A new biennial conference series on Language, Data and Knowledge takes place at the Insight Centre for Data Analytics at NUI Galway today, organised in collaboration with Goethe University, Frankfurt and Leipzig University.

Have you ever thought about the fact that language is data? Everything you write on social media, everything curated in digital archives, company files and records, your emails, all contain a wealth of data. But language is complicated and, for computers, the quirks and inconsistencies in how we use language can prove challenging. But understanding and interpreting language as humans use it is becoming a pivotal part of both machine learning and artificial intelligence.

LDK brings together researchers from across disciplines concerned with the acquisition, curation and use of language data in the context of data science and knowledge-based applications.
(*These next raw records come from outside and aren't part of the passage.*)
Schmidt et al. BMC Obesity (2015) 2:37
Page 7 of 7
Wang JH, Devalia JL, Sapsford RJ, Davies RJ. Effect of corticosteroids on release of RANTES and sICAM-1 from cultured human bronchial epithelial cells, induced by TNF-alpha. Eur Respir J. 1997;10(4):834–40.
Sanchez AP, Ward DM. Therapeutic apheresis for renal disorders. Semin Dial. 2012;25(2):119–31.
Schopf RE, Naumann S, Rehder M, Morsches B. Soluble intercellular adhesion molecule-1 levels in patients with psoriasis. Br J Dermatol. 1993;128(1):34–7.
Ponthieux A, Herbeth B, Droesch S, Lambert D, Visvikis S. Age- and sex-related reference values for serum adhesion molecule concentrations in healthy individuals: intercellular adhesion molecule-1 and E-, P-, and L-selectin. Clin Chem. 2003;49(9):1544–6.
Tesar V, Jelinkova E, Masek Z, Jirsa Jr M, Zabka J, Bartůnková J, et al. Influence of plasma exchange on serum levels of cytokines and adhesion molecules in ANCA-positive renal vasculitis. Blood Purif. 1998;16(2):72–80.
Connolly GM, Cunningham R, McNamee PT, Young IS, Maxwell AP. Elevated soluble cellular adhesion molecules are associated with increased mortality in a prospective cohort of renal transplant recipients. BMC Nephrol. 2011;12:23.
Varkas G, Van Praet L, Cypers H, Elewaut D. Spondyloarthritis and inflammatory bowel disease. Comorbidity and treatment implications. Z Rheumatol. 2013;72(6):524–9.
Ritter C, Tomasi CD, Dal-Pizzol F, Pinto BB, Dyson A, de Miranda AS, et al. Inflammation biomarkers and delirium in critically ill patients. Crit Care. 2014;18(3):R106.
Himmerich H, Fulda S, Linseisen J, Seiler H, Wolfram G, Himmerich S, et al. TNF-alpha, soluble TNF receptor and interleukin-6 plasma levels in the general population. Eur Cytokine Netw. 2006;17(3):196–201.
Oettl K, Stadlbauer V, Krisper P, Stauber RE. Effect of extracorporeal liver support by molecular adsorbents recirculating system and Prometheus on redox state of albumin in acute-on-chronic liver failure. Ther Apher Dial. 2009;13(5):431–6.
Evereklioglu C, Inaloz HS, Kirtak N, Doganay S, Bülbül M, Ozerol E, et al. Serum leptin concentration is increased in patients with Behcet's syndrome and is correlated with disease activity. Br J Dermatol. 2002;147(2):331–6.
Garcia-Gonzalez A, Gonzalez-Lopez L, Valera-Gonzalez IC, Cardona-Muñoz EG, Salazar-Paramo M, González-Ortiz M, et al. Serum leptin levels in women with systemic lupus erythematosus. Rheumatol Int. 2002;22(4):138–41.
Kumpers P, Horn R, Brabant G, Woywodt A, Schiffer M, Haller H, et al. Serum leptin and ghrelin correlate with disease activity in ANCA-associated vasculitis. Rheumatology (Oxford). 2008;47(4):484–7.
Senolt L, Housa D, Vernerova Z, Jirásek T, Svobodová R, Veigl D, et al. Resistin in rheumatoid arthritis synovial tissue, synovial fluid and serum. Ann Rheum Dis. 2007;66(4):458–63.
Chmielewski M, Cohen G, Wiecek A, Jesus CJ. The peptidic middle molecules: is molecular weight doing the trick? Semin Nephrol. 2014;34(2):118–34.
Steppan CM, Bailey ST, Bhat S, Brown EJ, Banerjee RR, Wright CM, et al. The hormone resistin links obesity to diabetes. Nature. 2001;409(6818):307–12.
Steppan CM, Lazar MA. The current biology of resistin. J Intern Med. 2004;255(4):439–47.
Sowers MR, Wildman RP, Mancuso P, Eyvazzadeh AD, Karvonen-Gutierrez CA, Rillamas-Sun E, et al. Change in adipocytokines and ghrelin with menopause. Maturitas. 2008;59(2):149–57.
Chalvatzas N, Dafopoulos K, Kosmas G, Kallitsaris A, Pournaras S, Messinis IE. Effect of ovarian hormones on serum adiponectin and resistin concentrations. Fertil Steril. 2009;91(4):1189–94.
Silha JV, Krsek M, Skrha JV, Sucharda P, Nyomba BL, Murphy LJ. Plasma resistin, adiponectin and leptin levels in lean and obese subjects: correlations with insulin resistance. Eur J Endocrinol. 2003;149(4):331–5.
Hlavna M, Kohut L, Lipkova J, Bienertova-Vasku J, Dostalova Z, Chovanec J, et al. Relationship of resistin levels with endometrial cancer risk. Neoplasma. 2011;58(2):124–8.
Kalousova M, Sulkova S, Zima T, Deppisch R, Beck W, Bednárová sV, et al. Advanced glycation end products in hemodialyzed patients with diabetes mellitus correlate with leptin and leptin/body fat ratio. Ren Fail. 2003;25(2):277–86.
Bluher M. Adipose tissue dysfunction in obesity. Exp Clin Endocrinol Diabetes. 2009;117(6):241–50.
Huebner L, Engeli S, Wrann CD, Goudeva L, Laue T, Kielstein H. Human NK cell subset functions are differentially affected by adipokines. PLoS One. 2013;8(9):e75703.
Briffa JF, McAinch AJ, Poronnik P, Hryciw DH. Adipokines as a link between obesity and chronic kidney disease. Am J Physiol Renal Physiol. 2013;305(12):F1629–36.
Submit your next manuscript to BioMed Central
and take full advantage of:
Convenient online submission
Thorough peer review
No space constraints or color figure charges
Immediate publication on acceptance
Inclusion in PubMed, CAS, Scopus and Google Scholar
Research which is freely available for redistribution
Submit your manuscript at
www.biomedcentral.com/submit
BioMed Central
With the advent of the web and digital technologies, an ever-increasing amount of language data is now available across application areas and industry sectors, including social media, digital archives, company records and so-on. The efficient and meaningful exploitation of this data in scientific and commercial innovation is at the core of data science research, employing Natural Language Processing (NLP) and machine learning methods as well as semantic technologies based on knowledge graphs.

Conference organiser Dr Paul Buitelaar said, “Language data is of increasing importance to machine learning-based approaches in NLP, Linked Data and Semantic Web research. The acquisition, provenance, representation, maintenance, usability, quality as well as legal, organisational and infrastructure aspects of language data are rapidly becoming major areas of interest and these will be a big focus of the conference.”

Another conference focus will be knowledge graphs – an active field of research concerned with the extraction, integration, maintenance and use of semantic representations of language data in combination with semantically or otherwise structured data, numerical data and multimodal data. Furthermore, the conference is concerned with the combined use and exploitation of language data and knowledge graphs in data science-based approaches to use cases in industry, including biomedical applications, as well as use cases in humanities and social sciences. 

Speakers include:

Zoltán Szlávik, who leads the IBM Benelux Center for Advanced Studies
Kathleen McKeown, director of the Data Science Institute.
Gertrude Rothschild, Professor of Computer Science at Columbia University.
Antal van den Bosch, director of the Meertens Institute in Amsterdam, and Professor of Language and Speech Technology at the Centre for Language Studies at Radboud University, the Netherlands.
Graham R Isaac, lecturer in Welsh at NUI Galway